For over sixty years, campaigns of incitement and hatred have taught Palestinians to use violence against Israel, and as a response to each wave is developed, a new tactic is found.
The excuses change according to the climate, moving from Palestinian refugee claims, economic rationalizations, “occupation and settlement” (after the 1967 war), false claims of “war crimes”, etc., but the underlying strategy of “armed struggle” and “resistance” remains steady.
The most recent wave has taken the form of hit-and-run attacks in Jerusalem’s streets, as Palestinian terrorists find it more difficult to carry explosives across the separation barrier. Two deadly assaults involved bulldozers used for construction, and on September 21, the third such attack took place – in this case, the “militant” (in Reuters-speak) plowed a passenger car into a group of pedestrians at high speed. These attacks, as well as a murderous rampage in the Rav Kook yeshiva, were carried out by East Jerusalem Arabs who live inside the barrier and do not have to cross the IDF checkpoints.
Although the attacks are described as spontaneous individual outbursts, and no organization has been found to be involved, they are part of the constant pattern of hatred and terror aimed at Israelis and Jews. The armistice that ended the 1948 Independence War was followed by the beginning of infiltrations by Fedayeen based in Jordan and Egypt, who attacked Israeli civilians nearby. When these were halted, the attacks led by Arafat’s PLO shifted to the Jordanian-occupied West Bank, (until 1967), to Jordan itself (until 1970), and from there to Lebanon. More recently, when IDF operations such as Defensive Shield and the construction of a security barrier ended the suicide bombing campaign (misnamed “the second intifadah”), rocket barrages started from Gaza. And after Israeli strikes led the Hamas leadership in Gaza to impose a temporary ceasefire, the hit-and-run assaults began in Jerusalem.

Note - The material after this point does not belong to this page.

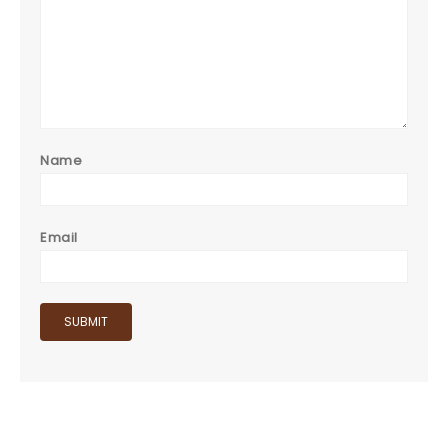
Name
Email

As the latest attacks demonstrate, Palestinians are capable of reading the signals and acting on their own, with whatever weapons are most readily available. This may be a rifle, a suicide belt filled with explosives, rockets assembled in Gaza, a bulldozer, or a BMW. The steady incitement plays a central role, including Palestinian television programming preaching the virtues of martyrdom and the glory of fighting the Zionist enemy. As a result, the isolated action may appear to be spontaneous, but the foundation and preparations are never far away.

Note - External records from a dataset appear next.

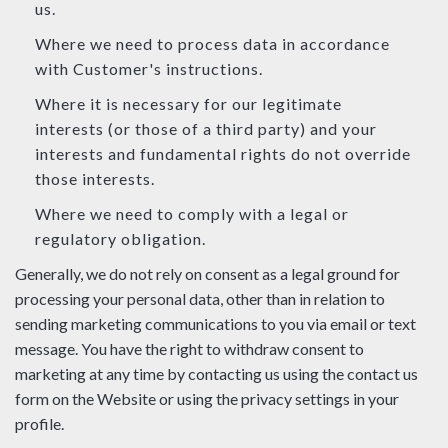
us.
Where we need to process data in accordance
with Customer's instructions.
Where it is necessary for our legitimate
interests (or those of a third party) and your
interests and fundamental rights do not override
those interests.
Where we need to comply with a legal or
regulatory obligation.
Generally, we do not rely on consent as a legal ground for
processing your personal data, other than in relation to
sending marketing communications to you via email or text
message. You have the right to withdraw consent to
marketing at any time by contacting us using the contact us
form on the Website or using the privacy settings in your
profile.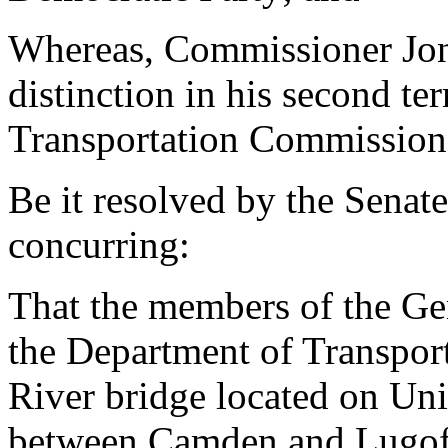
Whereas, Commissioner Jone
distinction in his second t
Transportation Commission.
Be it resolved by the Senat
concurring:
That the members of the Ge
the Department of Transpor
River bridge located on Un
between Camden and Lugoff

Palestinians also recognize that the United Nations and the powerful non-government organizations claiming to promote human rights rarely respond to terror, in contrast to their shrill condemnations of Israeli responses. In the Second Lebanon War, and in recent months, during the Gaza rocket attacks, the statements and campaigns by Amnesty International, Human Rights Watch, B’tselem, Alternatives (based in Montreal and funded in part by the Canadian government) and others focused primarily on falsely accusing Israel of “war crimes”.
If Israel were to take steps to deter or defend against these attacks, such as destroying the houses of the terrorists, or preventing Palestinian residents of East Jerusalem from entering the city with their cars, the accusations of “racism” and “collective punishment” would follow immediately. For Palestinians and their supporters, all Israeli responses to terror are illegitimate.
To defeat this strategy, and end terror in its different forms, this incitement must end. The moderate Palestinian leaders who are credited with negotiating peace must move clearly and decisively to stop the parallel demonization and delegitimization of Israel in the United Nations, particularly in the context of the Human Rights Council. If Palestinian officials continue to use the discredited Durban process to use terms such as “apartheid”, all aid to the Palestinian Authority and its NGOs should be cut off.
The Canadian government, which has recently granted another large aid budget to the Palestinians, can set an important example. Unless the incitement ends, terror will continue, this money will be wasted, and there will never be Palestinian economic development, peace or regional stability.